Il en résulte que les dispositions du chapitre 11 de l’accord de libre-échange entre l’Union européenne et la République de Singapour visent effectivement, ainsi que l’énonce l’article 11, paragraphe 1, de cet accord, à faciliter la production et la commercialisation de produits innovants et créatifs et la fourniture de services entre les parties et à accroître les avantages découlant des échanges commerciaux et des investissements. Ce chapitre ne s’inscrit nullement dans le cadre de l’harmonisation des législations des États membres de l’Union, mais a pour objet de régir la libéralisation des échanges entre l’Union et la République de Singapour. Il s’ensuit que le chapitre 11 dudit accord porte sur des aspects commerciaux de la propriété intellectuelle, au sens de l’article 207, paragraphe 1, TFUE.

(voir points 111-113, 121-126, 128)

8.      Les articles 12.1 et 12.2 de l’accord de libre-échange entre l’Union européenne et la République de Singapour s’inscrivent sans équivoque dans le cadre de la libéralisation des échanges entre l’Union et la République de Singapour. En effet, ils portent spécifiquement sur la lutte contre les activités anticoncurrentielles et contre les concentrations qui ont pour objet ou pour effet d’empêcher que les échanges commerciaux entre l’Union et cet État tiers aient lieu dans des conditions de concurrence saines. Lesdites dispositions relèvent, par conséquent, du domaine de la politique commerciale commune et non du domaine du marché intérieur. Le chapitre 12 de cet accord comporte également des dispositions en matière de subventions. Celles-ci rappellent les obligations des parties au titre de l’accord sur les subventions et les mesures compensatoires, faisant partie de l’annexe 1 A de l’accord instituant l’Organisation mondiale du commerce, déterminent quelles subventions liées au commerce des marchandises et des services entre l’Union et la République de Singapour sont prohibées et obligent chaque partie à mettre tout en œuvre pour neutraliser ou éliminer les effets des subventions non prohibées sur les échanges avec l’autre partie.

§ **Données extraites**
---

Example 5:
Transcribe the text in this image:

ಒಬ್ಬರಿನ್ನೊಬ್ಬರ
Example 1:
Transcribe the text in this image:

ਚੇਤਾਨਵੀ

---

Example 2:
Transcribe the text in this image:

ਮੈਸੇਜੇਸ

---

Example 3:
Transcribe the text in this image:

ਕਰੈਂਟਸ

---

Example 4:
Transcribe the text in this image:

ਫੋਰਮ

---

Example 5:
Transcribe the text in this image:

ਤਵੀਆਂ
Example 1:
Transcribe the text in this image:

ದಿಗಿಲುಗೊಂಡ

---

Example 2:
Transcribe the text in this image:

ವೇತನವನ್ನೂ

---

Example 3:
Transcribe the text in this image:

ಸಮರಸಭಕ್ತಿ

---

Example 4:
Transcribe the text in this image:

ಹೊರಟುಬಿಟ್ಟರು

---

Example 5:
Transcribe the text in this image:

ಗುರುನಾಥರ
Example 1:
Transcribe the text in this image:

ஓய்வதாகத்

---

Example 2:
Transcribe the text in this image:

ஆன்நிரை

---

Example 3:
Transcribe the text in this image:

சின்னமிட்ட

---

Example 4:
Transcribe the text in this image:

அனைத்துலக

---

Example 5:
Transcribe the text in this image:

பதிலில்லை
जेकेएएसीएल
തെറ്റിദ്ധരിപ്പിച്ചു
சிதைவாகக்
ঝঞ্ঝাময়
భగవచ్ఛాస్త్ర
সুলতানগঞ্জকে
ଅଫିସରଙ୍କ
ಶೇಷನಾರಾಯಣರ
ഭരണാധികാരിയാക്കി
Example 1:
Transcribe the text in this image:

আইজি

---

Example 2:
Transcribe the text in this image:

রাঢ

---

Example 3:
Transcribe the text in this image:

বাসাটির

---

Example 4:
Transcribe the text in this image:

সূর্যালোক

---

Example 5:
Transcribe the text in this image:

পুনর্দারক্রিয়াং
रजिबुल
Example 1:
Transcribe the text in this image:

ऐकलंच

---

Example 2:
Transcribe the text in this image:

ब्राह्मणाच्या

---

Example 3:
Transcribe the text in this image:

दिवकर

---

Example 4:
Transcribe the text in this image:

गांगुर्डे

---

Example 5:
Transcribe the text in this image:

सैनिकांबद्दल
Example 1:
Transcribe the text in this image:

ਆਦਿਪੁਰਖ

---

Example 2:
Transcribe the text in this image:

§ **À compléter**
• a. Reformulez sous forme de liste le paragraphe de la source qui commence par « Les articles 12.1 et 12.2 », s'il vous plaît, en conservant ses faits principaux.
• b. Reproduisez le passage de la source commençant par « Il en résulte » et se poursuivant jusqu'à « l’article 207, paragraphe 1, TFUE. ».
• c. Répondez aux questions suivantes d'après la source.
(i) Au sens de quel article du TFUE le chapitre 11 porte-t-il sur des aspects commerciaux de la propriété intellectuelle ?
(ii) De quelle annexe de l'accord instituant l'Organisation mondiale du commerce fait partie l'accord sur les subventions et les mesures compensatoires ?
(iii) De quel domaine les articles 12.1 et 12.2 ne relèvent-ils pas ?

§ **Résultats par tâche**
• a.
- Les articles 12.1 et 12.2 de l'accord de libre-échange entre l'Union européenne et la République de Singapour s'inscrivent dans le cadre de la libéralisation des échanges entre ces deux parties.
- Ils portent sur la lutte contre les activités anticoncurrentielles et les concentrations qui empêchent des échanges dans des conditions de concurrence saines.
- Ils relèvent donc de la politique commerciale commune, et non du marché intérieur.
- Le chapitre 12 comporte aussi des dispositions en matière de subventions, qui :
  - rappellent les obligations des parties au titre de l'accord sur les subventions et les mesures compensatoires (annexe 1 A de l'accord instituant l'Organisation mondiale du commerce) ;
  - déterminent quelles subventions liées au commerce des marchandises et des services entre les parties sont prohibées ;
  - obligent chaque partie à mettre tout en œuvre pour neutraliser ou éliminer les effets des subventions non prohibées sur les échanges avec l'autre partie.

• b.
Il en résulte que les dispositions du chapitre 11 de l’accord de libre-échange entre l’Union européenne et la République de Singapour visent effectivement, ainsi que l’énonce l’article 11, paragraphe 1, de cet accord, à faciliter la production et la commercialisation de produits innovants et créatifs et la fourniture de services entre les parties et à accroître les avantages découlant des échanges commerciaux et des investissements. Ce chapitre ne s’inscrit nullement dans le cadre de l’harmonisation des législations des États membres de l’Union, mais a pour objet de régir la libéralisation des échanges entre l’Union et la République de Singapour. Il s’ensuit que le chapitre 11 dudit accord porte sur des aspects commerciaux de la propriété intellectuelle, au sens de l’article 207, paragraphe 1, TFUE.

• c.
(i) De l'article 207, paragraphe 1, TFUE.
(ii) De l'annexe 1 A.
(iii) Du domaine du marché intérieur.